By MARTHA SMITH
Special to the Standard
NORTH KINGSTOWN – The music is pulsating, the sound of iron clangs like an army of bots playing tackle football and, everywhere, men are sweating and flexing.
If it were anywhere else, this would clearly qualify as a man cave.
But it’s the West Bay Family YMCA and this roomful of guys can be forgiven for really, really enjoying themselves: the room was gutted and repainted and all its equipment is new, as are the treadmills and other apparatus in the cardio center.
“We get a lot of high school wrestlers coming in here,” explains Jackie Emrich, who was named the Y’s health and wellness director a month ago.
“We took all the equipment out, cleaned the tile and ceiling, painted the walls a peaceful blue and moved in all new equipment – in three days. It was a pretty crazy three days.”
In fact, much of the Y has undergone serious renovations that included reconfiguring the locker rooms, painting and refitting areas where children gather for play groups and adults take classes in dance, exercise and even karaoke.
The pool, a popular place for a variety of programs, has also been drained, acid-washed and repainted.
Emrich, a Texas native and former forensic chemist who was in the forefront of DNA testing development for the State of Virginia – has been a Y employee for more than eight years.
“Fitness had always been my hobby,” says the University of Pittsburgh graduate. When she lived in Connecticut, the parks and recreation department needed someone to teach gymnastics. She’d already been leading her mom’s friends in an exercise class, so it was a good fit.

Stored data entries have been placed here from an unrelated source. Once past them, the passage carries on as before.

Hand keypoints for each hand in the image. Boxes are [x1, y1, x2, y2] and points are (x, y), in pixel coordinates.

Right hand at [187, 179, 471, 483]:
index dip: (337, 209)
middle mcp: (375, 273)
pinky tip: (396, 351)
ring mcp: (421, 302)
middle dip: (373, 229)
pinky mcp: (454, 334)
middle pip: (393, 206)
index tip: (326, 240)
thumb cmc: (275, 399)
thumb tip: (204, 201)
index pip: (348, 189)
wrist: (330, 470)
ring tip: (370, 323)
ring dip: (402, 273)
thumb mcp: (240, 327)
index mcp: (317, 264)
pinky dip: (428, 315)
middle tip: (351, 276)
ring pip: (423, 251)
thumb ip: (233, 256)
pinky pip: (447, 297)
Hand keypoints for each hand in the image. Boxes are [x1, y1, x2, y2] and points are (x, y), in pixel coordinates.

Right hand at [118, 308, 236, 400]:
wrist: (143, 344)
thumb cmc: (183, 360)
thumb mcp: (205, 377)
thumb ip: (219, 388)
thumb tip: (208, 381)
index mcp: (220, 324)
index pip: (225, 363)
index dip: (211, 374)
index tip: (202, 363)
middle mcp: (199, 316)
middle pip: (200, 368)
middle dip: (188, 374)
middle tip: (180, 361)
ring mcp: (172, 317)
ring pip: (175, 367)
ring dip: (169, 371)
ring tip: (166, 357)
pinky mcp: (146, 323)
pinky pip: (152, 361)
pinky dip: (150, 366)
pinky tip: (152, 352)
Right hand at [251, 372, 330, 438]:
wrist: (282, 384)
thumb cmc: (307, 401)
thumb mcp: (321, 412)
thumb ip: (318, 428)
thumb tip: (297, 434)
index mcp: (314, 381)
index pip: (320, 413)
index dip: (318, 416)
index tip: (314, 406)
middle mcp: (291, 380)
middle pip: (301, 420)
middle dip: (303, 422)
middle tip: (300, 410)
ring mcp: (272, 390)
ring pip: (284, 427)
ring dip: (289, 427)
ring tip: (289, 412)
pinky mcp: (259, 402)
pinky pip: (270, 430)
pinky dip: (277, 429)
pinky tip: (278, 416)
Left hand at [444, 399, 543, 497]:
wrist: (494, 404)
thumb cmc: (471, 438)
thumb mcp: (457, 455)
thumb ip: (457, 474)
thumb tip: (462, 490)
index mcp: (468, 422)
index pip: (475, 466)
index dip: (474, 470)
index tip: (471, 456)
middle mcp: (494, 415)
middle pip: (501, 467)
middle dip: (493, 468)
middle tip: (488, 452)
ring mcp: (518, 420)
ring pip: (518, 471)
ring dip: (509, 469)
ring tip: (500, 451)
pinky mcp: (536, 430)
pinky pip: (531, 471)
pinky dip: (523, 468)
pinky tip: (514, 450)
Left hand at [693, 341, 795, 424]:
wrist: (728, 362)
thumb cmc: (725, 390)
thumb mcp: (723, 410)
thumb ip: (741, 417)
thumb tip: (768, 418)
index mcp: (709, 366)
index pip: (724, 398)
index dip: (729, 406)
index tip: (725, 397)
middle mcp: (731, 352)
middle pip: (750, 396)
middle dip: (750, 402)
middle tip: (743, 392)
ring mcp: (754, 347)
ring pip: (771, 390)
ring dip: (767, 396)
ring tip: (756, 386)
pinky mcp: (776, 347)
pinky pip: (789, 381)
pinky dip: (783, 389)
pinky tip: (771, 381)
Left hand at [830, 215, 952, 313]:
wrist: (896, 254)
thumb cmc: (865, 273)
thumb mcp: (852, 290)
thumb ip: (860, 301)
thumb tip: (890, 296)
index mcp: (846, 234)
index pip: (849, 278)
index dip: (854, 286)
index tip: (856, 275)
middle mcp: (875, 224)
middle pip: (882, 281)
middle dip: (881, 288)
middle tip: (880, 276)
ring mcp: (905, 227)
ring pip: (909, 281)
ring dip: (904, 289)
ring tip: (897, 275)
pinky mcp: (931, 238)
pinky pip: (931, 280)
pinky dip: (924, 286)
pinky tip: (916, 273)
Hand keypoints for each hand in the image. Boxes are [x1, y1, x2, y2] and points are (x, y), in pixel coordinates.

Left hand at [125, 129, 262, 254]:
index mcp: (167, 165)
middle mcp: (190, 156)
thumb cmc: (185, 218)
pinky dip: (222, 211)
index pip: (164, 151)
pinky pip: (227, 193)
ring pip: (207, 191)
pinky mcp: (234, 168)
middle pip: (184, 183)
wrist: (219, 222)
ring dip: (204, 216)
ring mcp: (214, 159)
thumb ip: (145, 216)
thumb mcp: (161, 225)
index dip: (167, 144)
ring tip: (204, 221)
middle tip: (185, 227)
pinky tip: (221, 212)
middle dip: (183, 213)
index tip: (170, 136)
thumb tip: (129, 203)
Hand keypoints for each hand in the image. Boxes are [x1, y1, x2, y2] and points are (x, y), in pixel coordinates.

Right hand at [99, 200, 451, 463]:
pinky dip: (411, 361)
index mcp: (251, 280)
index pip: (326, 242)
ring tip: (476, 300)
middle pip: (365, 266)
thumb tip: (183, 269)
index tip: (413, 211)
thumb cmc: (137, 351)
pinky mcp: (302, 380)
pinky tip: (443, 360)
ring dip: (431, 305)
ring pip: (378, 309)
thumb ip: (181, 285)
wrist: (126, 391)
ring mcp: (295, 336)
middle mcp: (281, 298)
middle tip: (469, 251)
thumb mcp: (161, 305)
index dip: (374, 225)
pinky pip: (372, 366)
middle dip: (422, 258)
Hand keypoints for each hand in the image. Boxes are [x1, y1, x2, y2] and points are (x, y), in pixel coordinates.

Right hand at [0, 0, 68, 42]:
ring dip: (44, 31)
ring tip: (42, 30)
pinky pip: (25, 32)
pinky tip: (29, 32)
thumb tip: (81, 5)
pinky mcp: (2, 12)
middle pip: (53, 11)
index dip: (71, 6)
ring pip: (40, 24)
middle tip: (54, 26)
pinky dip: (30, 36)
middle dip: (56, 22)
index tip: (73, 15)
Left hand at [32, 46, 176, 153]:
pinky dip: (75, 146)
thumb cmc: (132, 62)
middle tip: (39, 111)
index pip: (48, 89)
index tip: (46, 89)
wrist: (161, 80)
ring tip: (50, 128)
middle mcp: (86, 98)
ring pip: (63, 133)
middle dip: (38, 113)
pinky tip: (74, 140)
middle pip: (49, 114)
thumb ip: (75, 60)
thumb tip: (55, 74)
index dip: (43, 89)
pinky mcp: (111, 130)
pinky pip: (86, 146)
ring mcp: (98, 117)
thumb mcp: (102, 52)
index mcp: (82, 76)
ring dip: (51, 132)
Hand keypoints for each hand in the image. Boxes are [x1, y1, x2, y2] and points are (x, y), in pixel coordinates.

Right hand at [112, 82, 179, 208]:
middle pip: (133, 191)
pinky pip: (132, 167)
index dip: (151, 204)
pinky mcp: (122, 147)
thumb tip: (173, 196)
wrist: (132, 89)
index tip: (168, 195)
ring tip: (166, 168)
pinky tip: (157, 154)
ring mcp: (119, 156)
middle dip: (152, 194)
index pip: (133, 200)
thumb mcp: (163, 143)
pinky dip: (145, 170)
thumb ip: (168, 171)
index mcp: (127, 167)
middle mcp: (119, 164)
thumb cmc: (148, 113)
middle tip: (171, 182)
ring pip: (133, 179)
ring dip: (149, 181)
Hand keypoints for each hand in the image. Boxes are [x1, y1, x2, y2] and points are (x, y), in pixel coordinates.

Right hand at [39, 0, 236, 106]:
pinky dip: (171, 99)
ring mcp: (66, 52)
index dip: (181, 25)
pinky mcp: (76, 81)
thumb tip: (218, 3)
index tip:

After her children were older – one is 21 and the other nearly 16 – Emrich became seriously devoted to helping others approach life in a healthier way. She’s excited about the renovations and programs the Y is sharing with the community.
“The changes to the locker rooms are a huge improvement,” she says. “Now, children and their parents can get ready together [in a space] right off the pool.”

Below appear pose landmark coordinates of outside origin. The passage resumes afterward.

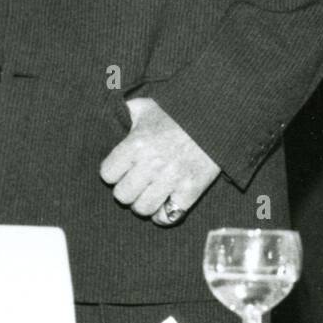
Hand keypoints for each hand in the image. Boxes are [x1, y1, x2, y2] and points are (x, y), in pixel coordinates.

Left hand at [99, 97, 220, 225]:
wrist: (215, 119)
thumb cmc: (178, 112)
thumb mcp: (148, 105)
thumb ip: (127, 110)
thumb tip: (114, 110)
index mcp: (136, 143)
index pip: (107, 173)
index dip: (113, 172)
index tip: (121, 169)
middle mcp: (151, 163)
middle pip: (122, 195)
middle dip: (127, 189)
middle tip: (135, 182)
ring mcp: (171, 179)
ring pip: (142, 209)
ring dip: (143, 203)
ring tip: (148, 194)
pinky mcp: (191, 190)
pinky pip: (168, 216)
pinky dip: (163, 215)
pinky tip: (164, 204)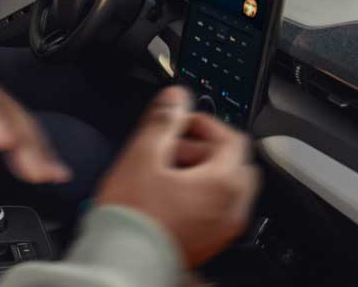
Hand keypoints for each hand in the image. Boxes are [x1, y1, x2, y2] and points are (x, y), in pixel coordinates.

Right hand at [94, 86, 259, 267]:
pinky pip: (217, 209)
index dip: (204, 123)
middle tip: (172, 149)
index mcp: (223, 182)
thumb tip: (175, 98)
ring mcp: (224, 228)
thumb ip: (163, 121)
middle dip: (205, 149)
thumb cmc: (133, 215)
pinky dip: (201, 196)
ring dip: (203, 172)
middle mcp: (232, 207)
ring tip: (165, 174)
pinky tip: (168, 197)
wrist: (123, 259)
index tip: (180, 122)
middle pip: (234, 163)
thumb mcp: (143, 154)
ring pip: (226, 187)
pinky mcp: (211, 243)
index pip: (232, 138)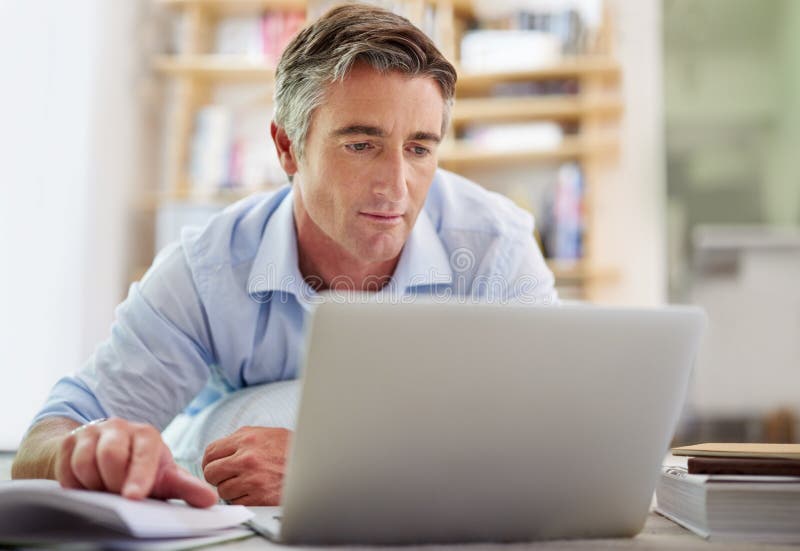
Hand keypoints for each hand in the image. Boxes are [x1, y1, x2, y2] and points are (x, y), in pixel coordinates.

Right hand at [55, 417, 216, 507]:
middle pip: (110, 455)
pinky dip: (74, 483)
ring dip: (92, 484)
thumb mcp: (164, 478)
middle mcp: (120, 428)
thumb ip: (187, 488)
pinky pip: (65, 467)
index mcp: (147, 435)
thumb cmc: (140, 469)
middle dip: (112, 482)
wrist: (104, 454)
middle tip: (117, 496)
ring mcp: (93, 432)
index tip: (134, 497)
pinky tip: (86, 487)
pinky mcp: (70, 440)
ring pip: (85, 461)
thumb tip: (211, 499)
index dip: (139, 476)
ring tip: (103, 491)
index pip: (144, 453)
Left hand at [202, 426, 291, 505]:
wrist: (315, 464)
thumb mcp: (268, 433)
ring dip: (232, 490)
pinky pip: (237, 502)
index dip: (210, 461)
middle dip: (218, 477)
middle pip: (211, 472)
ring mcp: (252, 479)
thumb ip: (243, 438)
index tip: (214, 466)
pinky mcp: (259, 497)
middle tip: (230, 477)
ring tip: (248, 483)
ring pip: (223, 490)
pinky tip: (257, 491)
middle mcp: (247, 458)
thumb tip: (222, 447)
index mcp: (247, 438)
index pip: (211, 451)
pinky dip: (244, 499)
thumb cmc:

The women’s locker room is a sunny, airy space with warm colors and, unlike some swimming facilities, no chlorine odor.
Programs are burgeoning, too, as karate is offered for diverse age groups and specialty training is available for those entering road races and triathlons.

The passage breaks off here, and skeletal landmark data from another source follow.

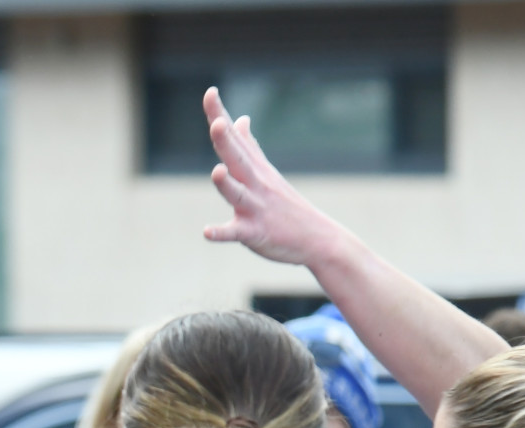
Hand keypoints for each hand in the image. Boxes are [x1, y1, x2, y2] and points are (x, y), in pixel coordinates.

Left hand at [200, 87, 350, 267]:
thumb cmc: (285, 205)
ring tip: (217, 171)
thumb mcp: (266, 171)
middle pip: (238, 160)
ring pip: (237, 194)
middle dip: (226, 142)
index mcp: (255, 169)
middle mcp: (255, 184)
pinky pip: (236, 233)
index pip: (235, 138)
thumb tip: (239, 119)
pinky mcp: (255, 233)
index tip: (209, 92)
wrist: (317, 238)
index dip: (220, 116)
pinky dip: (222, 232)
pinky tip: (207, 232)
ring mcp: (256, 208)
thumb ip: (248, 146)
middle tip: (218, 122)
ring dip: (226, 184)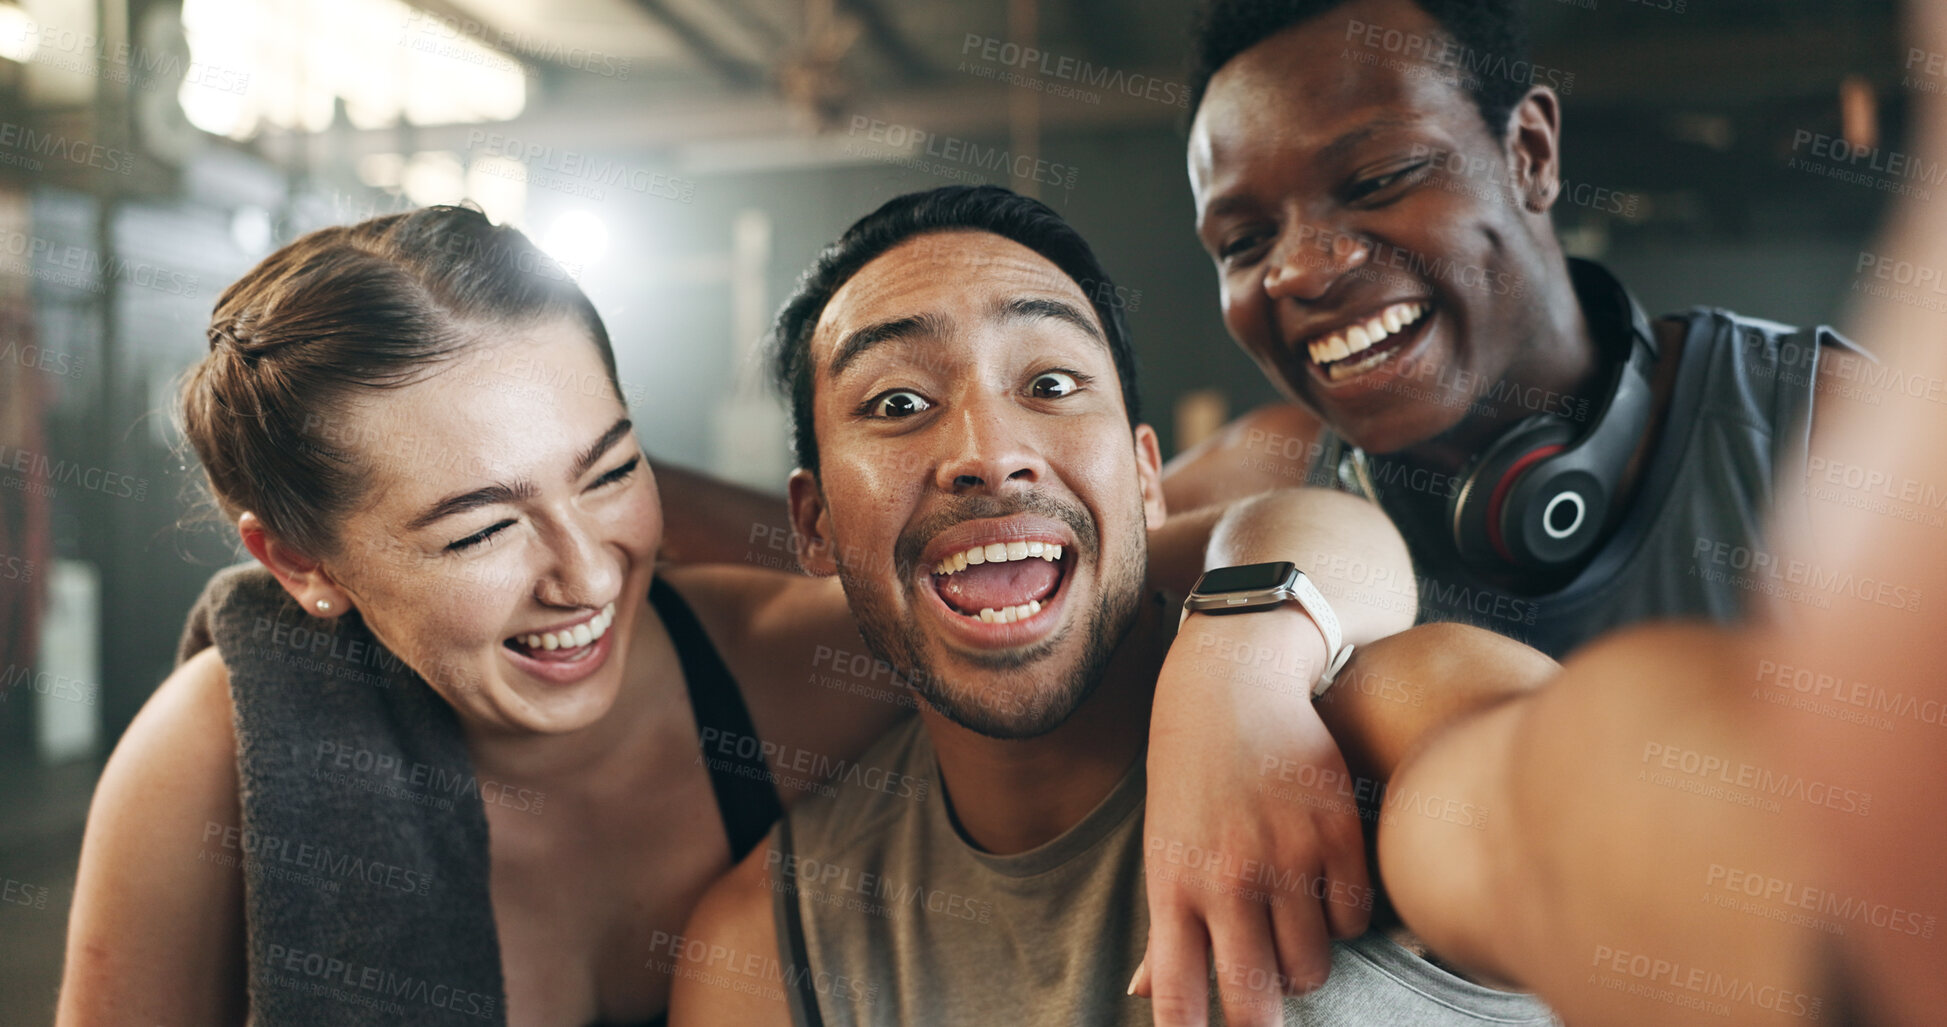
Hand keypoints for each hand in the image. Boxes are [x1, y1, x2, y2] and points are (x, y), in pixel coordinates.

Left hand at [1136, 607, 1372, 1026]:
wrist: (1232, 682)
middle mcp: (1228, 879)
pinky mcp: (1337, 831)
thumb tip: (1145, 997)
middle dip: (1263, 1020)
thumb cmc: (1190, 775)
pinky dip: (1345, 918)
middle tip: (1268, 1005)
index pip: (1180, 998)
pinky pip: (1355, 919)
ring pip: (1313, 967)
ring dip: (1306, 963)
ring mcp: (1287, 856)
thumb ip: (1164, 928)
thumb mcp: (1163, 846)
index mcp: (1175, 888)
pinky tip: (1327, 890)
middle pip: (1257, 1001)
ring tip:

The Y also instituted its first children’s 5K preparation classes which boasted an attendance of more than 20 kids twice a week. Another popular summer feature was “Y on the Move,” a traveling van that went to such places as the town beach where music would play and “we would do what people wanted to do,” says Emrich. “That included hula-hooping, games, face painting and bubble-blowing.”
Another summer program, a book swap in which members bring a book to donate and take away another, was so popular it was expanded with shelves of books for grownups on the first floor and kids’ books downstairs.
October is Breast Cancer Awareness Month and the Y will be hosting a number of programs and events including a memorial fundraiser.